Pociągiem przez kontynent

Autor tekstu: , Data publikacji:

Nasz brytyjski korespondent Alex McWhirter przyjrzał się nieco mniej znanym liniom kolejowym, kursującym między różnymi miastami Europy. Wybrał dziesięć najlepszych, najciekawszych i najbardziej niezawodnych.

Zapewne wszyscy słyszeliśmy o pociągach Eurostar, czy też firmie Deutsche Bahn. Ale kto z nas wie, co kryje się pod nazwami Elipsos, Italo, lub Lyria? Są to przewoźnicy kolejowi, których pociągi kursują między ważnymi europejskimi miastami, stanowiąc realną alternatywę dla połączeń lotniczych.

Standard, prędkość, punktualność

Niektóre z tych firm to operatorzy korzystający z infrastruktury na zasadzie tzw. „wolnego dostępu”, gwarantowanego im przez rozporządzenie UE. Inne to spółki joint venture z własnymi sieciami sprzedaży biletów i serwisem nastawionym na maksymalną wygodę pasażera. Przykładem tego może być TGV Lyria, francusko-szwajcarska spółka JV, której pociągi kursują między Paryżem i najbogatszymi miastami Szwajcarii. Ich pasażerowie to wyjątkowo wymagający klienci, oczekujący obsługi na najwyższym poziomie. W wywiadzie dla magazynu kolejowego IRJ, Alain Barbey – dyrektor generalny TGV Lyria, chwalił się 34 procentowym wzrostem liczby pasażerów w ciągu ostatnich trzech lat. Wynika on po części z wprowadzenia przez firmę szybszych pociągów, ale także z wysokich standardów obsługi pasażera.

pociagi przedział

– Szczycimy się wysokim poziomem zadowolenia wśród pasażerów. Zawsze gdy wprowadzamy nową usługę, jest ona w pełni nakierowana na zaspokojenie potrzeb naszych klientów – mówi Barbey.

Czas na konkurencję

Ale nie wszystko jest tak idealne. – Firmy korzystające z wolnego dostępu do sieci kolejowej obsługują jedynie trasy krajowe, ale prawdziwa konkurencja przydałaby się na trasach międzynarodowych – mówi Mark Smith, założyciel strony internetowej o tematyce kolejowej (seat61.com).

Z drugiej strony, rozbicie monopolu krajowych przewoźników w UE doprowadziło do rozdrobnienia europejskiej sieci kolejowej, przez co pasażerowie podróżujący pociągami po starym kontynencie zmuszeni są kupować tuziny różnorodnych biletów od różnych firm.

Oto lista dziesięciu nieco mniej znanych europejskich operatorów kolejowych.
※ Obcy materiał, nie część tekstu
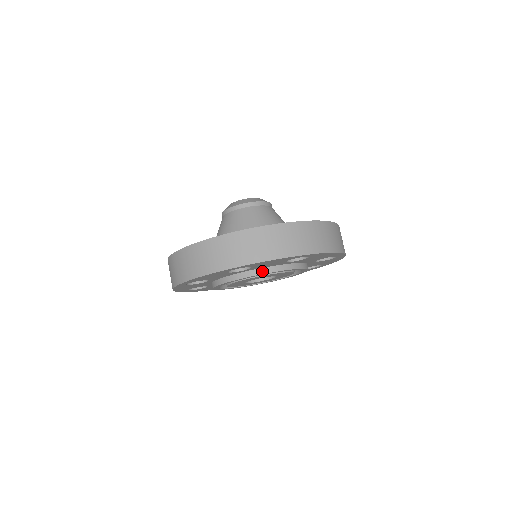
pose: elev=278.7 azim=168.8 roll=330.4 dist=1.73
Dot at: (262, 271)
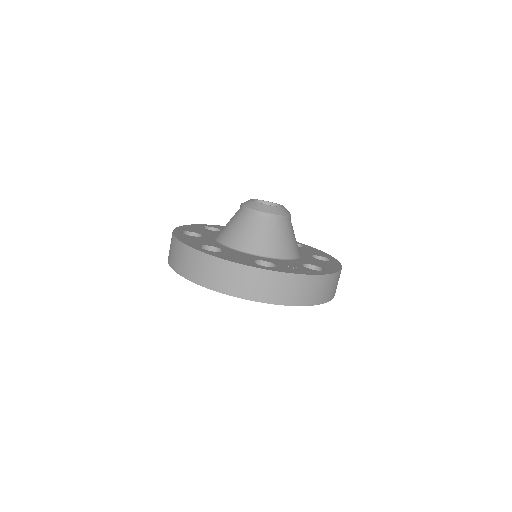
Dot at: occluded
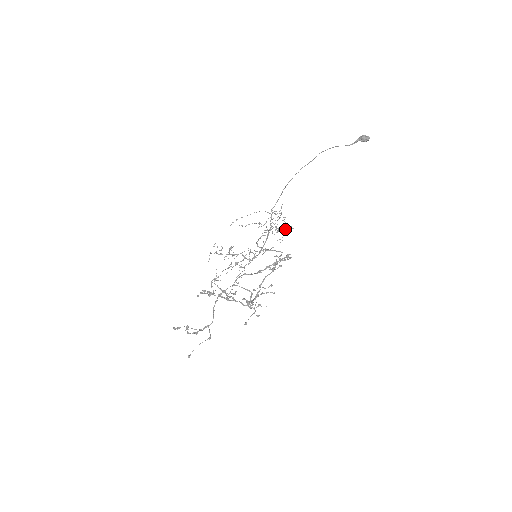
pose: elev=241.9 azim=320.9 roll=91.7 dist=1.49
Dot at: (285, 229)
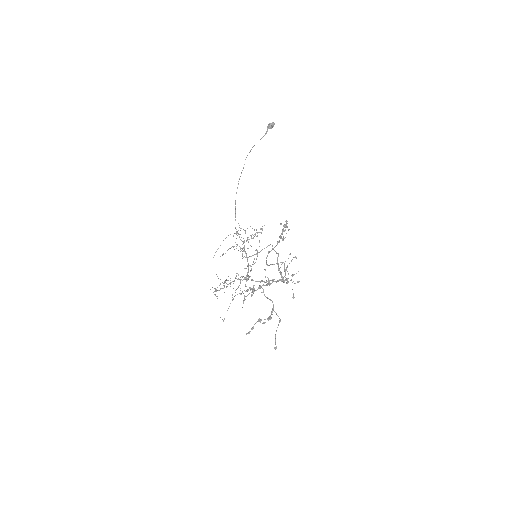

Ze względu na złożoność ofert, pomijamy ceny biletów. Zależą one od wielu różnych czynników, takich jak choćby trasa, data rezerwacji, ale dla orientacji można przyjąć, iż bilet kolejowy w wagonie pierwszej klasy jest tańszy od biletu lotniczego z elastyczną datą.

1. Italo

Firma Italo dysponuje pociągami szybkobieżnymi AGV, które uchodzą za najnowocześniejsze w Europie. Warto jednak wspomnieć, że 20 procent udziałów w Italo posiada firma SNCF (koleje francuskie). Operator obsługuje przede wszystkim trasy prowadzące z północy na południe Włoch. Pociągi odjeżdżają z Turynu, Mediolanu i Wenecji, podążając przez Rzym do Neapolu i Salerno. Na każdej trasie kursuje nawet do 14 składów. Podróż z Mediolanu do Rzymu trwa trzy godziny, a z Florencji do Rzymu jedyne 81 minut. Stacje pośrednie (oprócz wspomnianego wcześniej Rzymu) znajdują się w Padwie, Bolonii, oraz Florencji.